Segment Start: Material for this task

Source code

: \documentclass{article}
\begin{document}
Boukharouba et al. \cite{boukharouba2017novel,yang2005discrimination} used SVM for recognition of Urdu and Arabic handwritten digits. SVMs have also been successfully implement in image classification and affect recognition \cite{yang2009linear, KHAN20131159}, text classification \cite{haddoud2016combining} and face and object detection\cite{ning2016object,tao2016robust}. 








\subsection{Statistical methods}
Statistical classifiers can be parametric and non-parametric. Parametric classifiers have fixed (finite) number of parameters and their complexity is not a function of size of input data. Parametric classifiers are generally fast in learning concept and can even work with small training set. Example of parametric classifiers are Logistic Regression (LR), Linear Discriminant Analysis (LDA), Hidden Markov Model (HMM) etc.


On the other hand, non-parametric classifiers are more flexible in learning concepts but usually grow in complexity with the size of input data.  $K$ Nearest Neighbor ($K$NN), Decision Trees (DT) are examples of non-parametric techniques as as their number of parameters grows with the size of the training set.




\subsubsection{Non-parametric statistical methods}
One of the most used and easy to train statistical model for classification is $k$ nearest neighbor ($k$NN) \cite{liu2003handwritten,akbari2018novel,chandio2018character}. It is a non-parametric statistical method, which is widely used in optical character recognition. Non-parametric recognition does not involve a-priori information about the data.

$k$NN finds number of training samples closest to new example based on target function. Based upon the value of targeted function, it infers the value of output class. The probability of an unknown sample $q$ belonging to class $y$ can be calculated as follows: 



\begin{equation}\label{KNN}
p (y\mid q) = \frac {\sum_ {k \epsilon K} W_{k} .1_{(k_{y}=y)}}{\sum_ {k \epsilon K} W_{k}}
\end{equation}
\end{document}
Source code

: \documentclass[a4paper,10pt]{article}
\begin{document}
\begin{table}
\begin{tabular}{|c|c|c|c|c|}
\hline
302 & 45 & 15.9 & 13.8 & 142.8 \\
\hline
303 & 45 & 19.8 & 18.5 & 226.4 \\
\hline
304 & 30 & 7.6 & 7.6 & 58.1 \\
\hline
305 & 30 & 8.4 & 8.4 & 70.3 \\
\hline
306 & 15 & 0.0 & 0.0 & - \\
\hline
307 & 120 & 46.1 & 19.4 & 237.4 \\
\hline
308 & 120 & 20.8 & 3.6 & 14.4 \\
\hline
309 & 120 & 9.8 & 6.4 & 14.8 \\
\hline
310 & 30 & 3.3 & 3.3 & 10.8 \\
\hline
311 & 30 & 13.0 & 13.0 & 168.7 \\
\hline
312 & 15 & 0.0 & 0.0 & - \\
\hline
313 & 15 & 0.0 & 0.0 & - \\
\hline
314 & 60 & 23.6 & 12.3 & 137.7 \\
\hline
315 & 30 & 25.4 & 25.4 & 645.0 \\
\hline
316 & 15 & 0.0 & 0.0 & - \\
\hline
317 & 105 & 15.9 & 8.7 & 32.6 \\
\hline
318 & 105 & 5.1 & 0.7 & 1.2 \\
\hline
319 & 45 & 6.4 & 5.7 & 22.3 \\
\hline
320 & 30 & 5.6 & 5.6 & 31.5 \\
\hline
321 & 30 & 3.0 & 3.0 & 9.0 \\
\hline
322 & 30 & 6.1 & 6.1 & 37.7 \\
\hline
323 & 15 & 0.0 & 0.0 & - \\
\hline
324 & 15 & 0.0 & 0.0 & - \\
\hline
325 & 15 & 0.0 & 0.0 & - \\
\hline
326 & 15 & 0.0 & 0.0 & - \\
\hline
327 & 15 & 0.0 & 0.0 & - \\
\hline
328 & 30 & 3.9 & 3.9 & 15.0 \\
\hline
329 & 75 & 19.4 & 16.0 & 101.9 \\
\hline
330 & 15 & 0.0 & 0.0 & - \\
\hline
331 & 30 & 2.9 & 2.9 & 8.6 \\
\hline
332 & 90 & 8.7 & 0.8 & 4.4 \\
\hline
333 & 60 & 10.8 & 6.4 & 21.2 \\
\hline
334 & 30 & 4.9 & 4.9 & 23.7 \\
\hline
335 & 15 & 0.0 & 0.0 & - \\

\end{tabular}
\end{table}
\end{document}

Segment End: Material for this task

Within the records above, determine how many lines contain the word "data". Respond with that number and no other text.

3